Tooth extractions are a little bit tricky, as they involve local anaesthetic or sedation. Opt for the local anaesthetic, as this does not affect breastfeeding. There are usually painkillers and other medications, sometimes antibiotics prescribed after an extraction. Make sure that you talk to your dentist, and let them know that you are breastfeeding, so that they can provide options that are safe for you and your baby. Ibuprofen and paracetamol are both completely safe pain medication drugs to take for breastfeeding mothers.

Tooth whitening

There is no good information available on tooth whitening sessions, and if the new compounds that are being used have any effect on the milk.
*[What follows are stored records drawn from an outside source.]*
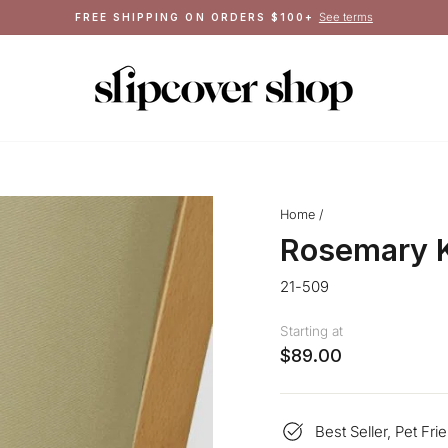
Crafted in Queens, NY
MADE IN THE USA
Pause
slideshow
Home
/
Rosemary K
21-509
Starting at
$89.00
Best Seller, Pet Fri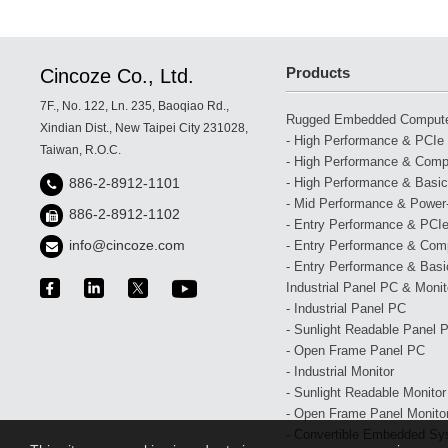
European Railway Trajectory Monitoring System
Products
Cincoze Co., Ltd.
7F., No. 122, Ln. 235, Baoqiao Rd.,
Rugged Embedded Comput
Xindian Dist., New Taipei City 231028,
- High Performance & PCIe 
Taiwan, R.O.C.
- High Performance & Compa
- High Performance & Basic
886-2-8912-1101
- Mid Performance & Power-
886-2-8912-1102
- Entry Performance & PCIe
info@cincoze.com
- Entry Performance & Com
- Entry Performance & Basic
Industrial Panel PC & Monit
- Industrial Panel PC
- Sunlight Readable Panel 
- Open Frame Panel PC
- Industrial Monitor
- Sunlight Readable Monitor
- Open Frame Panel Monito
- Convertible Embedded Sy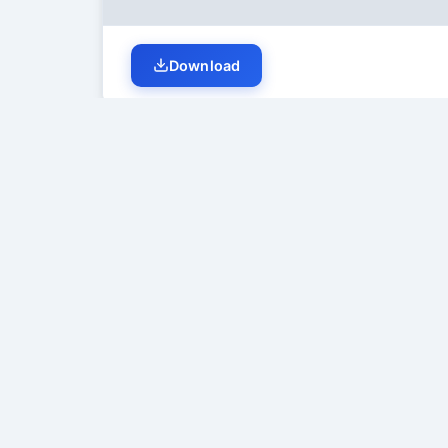
Download
Student Discussion (
0
)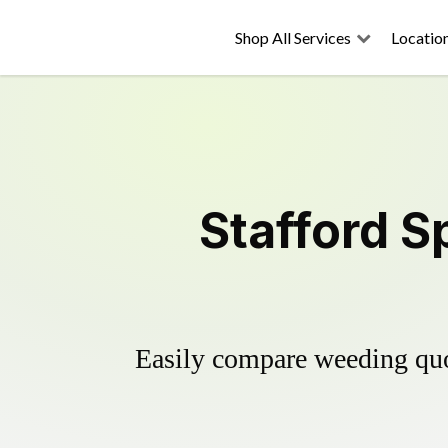
Shop All Services
Locatio
Stafford S
Easily compare weeding quot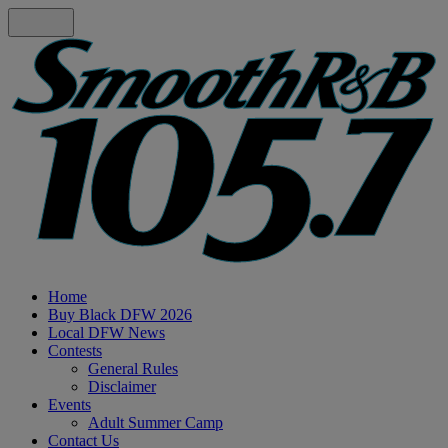
Home
Buy Black DFW 2026
Local DFW News
Contests
General Rules
Disclaimer
Events
Adult Summer Camp
Contact Us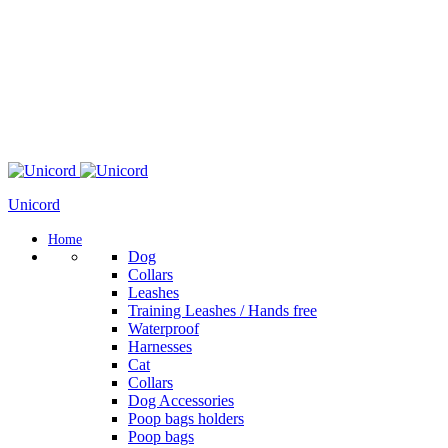
Unicord
Home
Dog
Collars
Leashes
Training Leashes / Hands free
Waterproof
Harnesses
Cat
Collars
Dog Accessories
Poop bags holders
Poop bags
Studies are still being compiled, so until a final verdict is in, perhaps it is best to stay away from tooth whitening until a study has definitively proven whether or not it is safe.
Crowns, bridges
These procedures are usually done without any anaesthetic, but even if local anaesthetic is used, the procedures are completely safe both for baby and for mother.
Dental implants and oral surgery
There can be complications during surgery, so it is best to get oral surgery and dental implants after you are done breastfeeding, and the child is completely weaned. The shock of surgery and the recovery period (healing time) may cause a lull in milk production, which can lead to the child weaning itself before an optimal amount of time has been spent together.